No último capítulo, “Depressão como processo vital”, Angerami estuda a depressão como “manifestação existencial de defesa de uma pessoa frente às vicissitudes da existência. Um fenômeno humano que se faz presente nas mais diferentes situações e contextos”. Camon coloca logo a sua intenção de refletir sobre os determinantes que levam uma pessoa a efetivar a escolha da depressão para a resolução de seus conflitos existenciais, ”independente das pesquisas que reduziram a existência humana a conceitos meramente orgânicos.”
Inicialmente o autor conceitua a depressão a partir de três tipos de ocorrências específicas: a melancolia, a nostalgia e o luto.
A melancolia é conceituada como “a situação em que a pessoa sofre por aquilo que não viveu”, das escolhas que não fez, das oportunidades que desperdiçou.
“A nostalgia, contrariamente à melancolia, é a dor pelas recordações das situações vividas: a saudade que nos traz ao imaginário situações prazerosas vividas no passado, visando dar sentido ao presente ou atenuando o momento cáustico que o presente possa estar configurando.”

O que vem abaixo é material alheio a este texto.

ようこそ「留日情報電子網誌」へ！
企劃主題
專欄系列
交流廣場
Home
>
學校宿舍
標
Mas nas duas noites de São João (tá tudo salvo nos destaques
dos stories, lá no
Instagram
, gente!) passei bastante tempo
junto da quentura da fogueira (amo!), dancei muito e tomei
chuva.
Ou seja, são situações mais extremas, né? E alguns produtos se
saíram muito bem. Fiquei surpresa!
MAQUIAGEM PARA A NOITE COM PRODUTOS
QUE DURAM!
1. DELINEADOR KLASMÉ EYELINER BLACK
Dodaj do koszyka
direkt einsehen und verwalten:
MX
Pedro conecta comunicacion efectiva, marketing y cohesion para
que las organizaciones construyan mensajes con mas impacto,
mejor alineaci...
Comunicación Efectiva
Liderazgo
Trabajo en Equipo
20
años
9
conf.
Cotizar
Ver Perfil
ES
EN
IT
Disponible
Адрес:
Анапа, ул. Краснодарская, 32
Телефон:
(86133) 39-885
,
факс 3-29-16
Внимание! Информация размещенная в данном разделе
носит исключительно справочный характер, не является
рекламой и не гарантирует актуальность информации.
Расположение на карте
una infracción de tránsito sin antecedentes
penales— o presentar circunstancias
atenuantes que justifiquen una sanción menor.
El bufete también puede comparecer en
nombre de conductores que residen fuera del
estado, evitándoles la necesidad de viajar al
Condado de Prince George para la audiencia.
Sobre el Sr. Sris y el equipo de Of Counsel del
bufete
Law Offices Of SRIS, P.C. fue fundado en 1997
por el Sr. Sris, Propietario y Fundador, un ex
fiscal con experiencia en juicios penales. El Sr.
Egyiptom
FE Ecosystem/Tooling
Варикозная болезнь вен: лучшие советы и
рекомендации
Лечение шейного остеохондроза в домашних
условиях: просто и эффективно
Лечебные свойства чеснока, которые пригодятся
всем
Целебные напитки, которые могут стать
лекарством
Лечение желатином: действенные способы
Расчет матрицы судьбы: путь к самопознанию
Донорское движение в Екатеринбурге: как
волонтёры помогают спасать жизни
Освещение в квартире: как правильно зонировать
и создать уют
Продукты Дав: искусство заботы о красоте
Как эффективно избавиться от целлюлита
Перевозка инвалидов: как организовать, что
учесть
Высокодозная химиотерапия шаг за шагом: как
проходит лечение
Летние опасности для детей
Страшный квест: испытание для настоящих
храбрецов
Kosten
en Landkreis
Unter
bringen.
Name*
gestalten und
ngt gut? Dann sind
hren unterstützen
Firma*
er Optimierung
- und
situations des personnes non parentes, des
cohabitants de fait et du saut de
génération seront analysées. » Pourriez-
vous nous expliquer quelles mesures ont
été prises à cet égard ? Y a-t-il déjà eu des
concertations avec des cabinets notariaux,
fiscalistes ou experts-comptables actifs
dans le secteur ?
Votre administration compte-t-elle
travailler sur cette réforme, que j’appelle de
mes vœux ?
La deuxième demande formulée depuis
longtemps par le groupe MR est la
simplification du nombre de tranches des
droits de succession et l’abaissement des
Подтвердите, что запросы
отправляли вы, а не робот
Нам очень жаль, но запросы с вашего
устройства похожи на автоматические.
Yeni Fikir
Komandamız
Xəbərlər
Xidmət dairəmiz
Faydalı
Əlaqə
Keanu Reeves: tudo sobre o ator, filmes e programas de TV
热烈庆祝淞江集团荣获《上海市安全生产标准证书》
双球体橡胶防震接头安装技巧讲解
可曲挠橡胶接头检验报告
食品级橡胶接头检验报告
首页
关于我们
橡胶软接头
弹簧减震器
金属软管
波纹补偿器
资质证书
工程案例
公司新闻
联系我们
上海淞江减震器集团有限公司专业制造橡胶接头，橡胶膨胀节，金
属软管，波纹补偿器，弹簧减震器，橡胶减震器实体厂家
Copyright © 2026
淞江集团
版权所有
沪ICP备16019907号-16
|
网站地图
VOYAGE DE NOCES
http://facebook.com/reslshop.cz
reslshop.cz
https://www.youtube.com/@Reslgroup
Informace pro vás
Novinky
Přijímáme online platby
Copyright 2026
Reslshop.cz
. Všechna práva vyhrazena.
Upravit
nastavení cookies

“A depressão que envolve situações de perdas e luto são aquelas que mais facilmente encontram escora nas conceituações contemporâneas. É comumente definida como sendo depressão reativa, ou seja, que reage a determinadas situações ocasionais e esporádicas”. Um quadro depressivo diante de uma situação de luto, por exemplo, é algo inclusive bastante saudável, na medida em que mostra uma reação organísmica” que visa a reobtenção de equilíbrio e bem-estar
Camon conclui o capítulo dizendo que a depressão é algo que revela de modo único a nossa condição humana, a qual traz em seu bojo situações de perda e de luto, de frustrações e de desatinos. E se a depressão permite tantos questionamentos e polêmicas, devemos então aceitá-la como algo decididamente único e pessoal.
Concluímos que “Temas Existenciais em Psicoterapia”, de Valdemar Augusto Angerami – Camon, é um livro que tem merecido lugar de destaque entre as melhores obras psicológicas, por sua pertinência, clareza e ousadia.